D.T. Suzuki nous donne l'équation fondamentale de l'amour:
zéro = infini et infini = zéro
A partir de la vacuité, de l'Innocence du point zéro surgissent toutes les vertus.
Il écrit :
"C'est à partir de ce zéro que tout bien s'accomplit et que tout mal est évité. Le zéro dont je parle n'est pas un symbole mathématique. C'est l'infini, un dépôt ou une matrice de tout bien ou de toutes valeurs possibles"
La vacuité parfaite est la plénitude parfaite; l'innocence de la vacuité est en même temps la connaissance. C'est dans la pauvreté absolu du rien que se trouve l'amour parfait. Si on pense connaitre les valeurs morales sans l'expérience de la vacuité, on risque d'avoir une vision égoïste du bien et du mal ; une perspective duelle.

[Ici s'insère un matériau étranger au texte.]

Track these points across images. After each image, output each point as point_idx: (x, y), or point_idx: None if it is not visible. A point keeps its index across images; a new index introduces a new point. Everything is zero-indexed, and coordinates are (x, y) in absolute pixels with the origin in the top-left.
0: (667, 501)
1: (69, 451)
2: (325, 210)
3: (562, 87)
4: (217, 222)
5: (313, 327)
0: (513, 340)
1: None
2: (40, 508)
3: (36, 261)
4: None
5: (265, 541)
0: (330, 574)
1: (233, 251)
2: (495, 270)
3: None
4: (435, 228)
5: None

Mais si on s'ancre dans la vacuité, naturellement l'acte sera plus juste car innocent.
La vacuité bouddhiste correspond à la pauvreté chrétienne, mais cette pauvreté n'est pas d'argent mais de moi. Le moi est absent.
Suzuki écrit :
"Le concept métaphysique de la Vacuité peut se traduire en termes d'économie par la pauvreté ; être pauvre, ne rien posséder : « Heureux les pauvres en esprit. » Eckhart donne la définition suivante : « C'est un homme pauvre qui n'a besoin de rien, qui ne sait rien et qui n'a rien » (cf. Blakney, p. 227). Cela est possible quand un homme est vide de « soi-même et de toutes choses », quand l'esprit est totalement purifié de la Connaissance ou de l'Ignorance que nous possédons après la perte de l'Innocence. Autrement dit, recouvrer l'Innocence est être pauvre. Il est frappant et assez étrange qu'Eckhart représente un homme pauvre comme ne sachant rien. Cette assertion est d'une grande portée. La Connaissance commence quand l'esprit est rempli de toutes sortes de pensées entachées, dont la pire est celle du « moi ». Car tous les maux, toutes les pollutions partent de notre attachement à ce moi. Comme diraient les bouddhistes, la réalisation de la Vacuité n'est ni plus ni moins que de se pénétrer de la non-existence d'un moi substantiel.
C'est la plus grande pierre d'achoppement de notre discipline spirituelle, qui, en réalité, consiste non pas à se débarrasser du moi, mais à bien se rendre compte qu'il n'y a pas, dès le départ, de semblable existence. Cette prise de conscience signifie être « pauvre » en esprit. « Être pauvre » ne signifie pas « devenir pauvre » ; « être pauvre » signifie n'être, dès le début, en possession de rien et non pas se démunir de ce que l'on a. Rien à gagner, rien à perdre ; rien à donner, rien à prendre ; être simplement tel quel, et pourtant être riche de possibilités inépuisables — c'est là être « pauvre » au sens le plus propre et le plus caractéristique du mot, et c'est ce que nous disent toutes les expériences religieuses. N'être absolument rien, c'est être tout. Quand on est en possession de quelque chose, ce quelque chose empêchera toutes autres choses d'entrer."
Le vrai don n'est pas le don de quelqu'un, mais un jaillissement de la vacuité.
"Le don authentique consiste à ne nourrir aucunement la pensée que quelque chose sort de vos mains pour être reçu par quelqu'un d'autre ; c'est-à-dire que dans le don il ne doit y avoir aucune pensée d'une personne qui donne ou d'une personne qui reçoit, non plus de quelque chose qui fait l'objet de cette opération."
Comme exemple d'amour et d'innocence, Suzuki raconte cette histoire, si touchante je trouve :
"Je me rappelle qu'il y a quelques années, lisant des histoires de pieux bouddhistes, je tombai sur celle de certain fermier. Un soir, il entendit du bruit dans le jardin. Il remarqua un jeune homme du village en train de voler ses fruits dans le haut d'un arbre. Il alla en catimini chercher une échelle, qu'il plaça sous l'arbre afin que l'intrus pût redescendre en toute sécurité. Il partit se recoucher sans avoir été remarqué. Le cœur de ce fermier, vide de toute idée de soi ou de possession, ne pouvait songer à rien d'autre qu'au danger qui aurait pu menacer le jeune délinquant du village."
source "Connaissance et innocence" de Suzuki dans Zen, Tao et Nirvana, de Thomas Merton.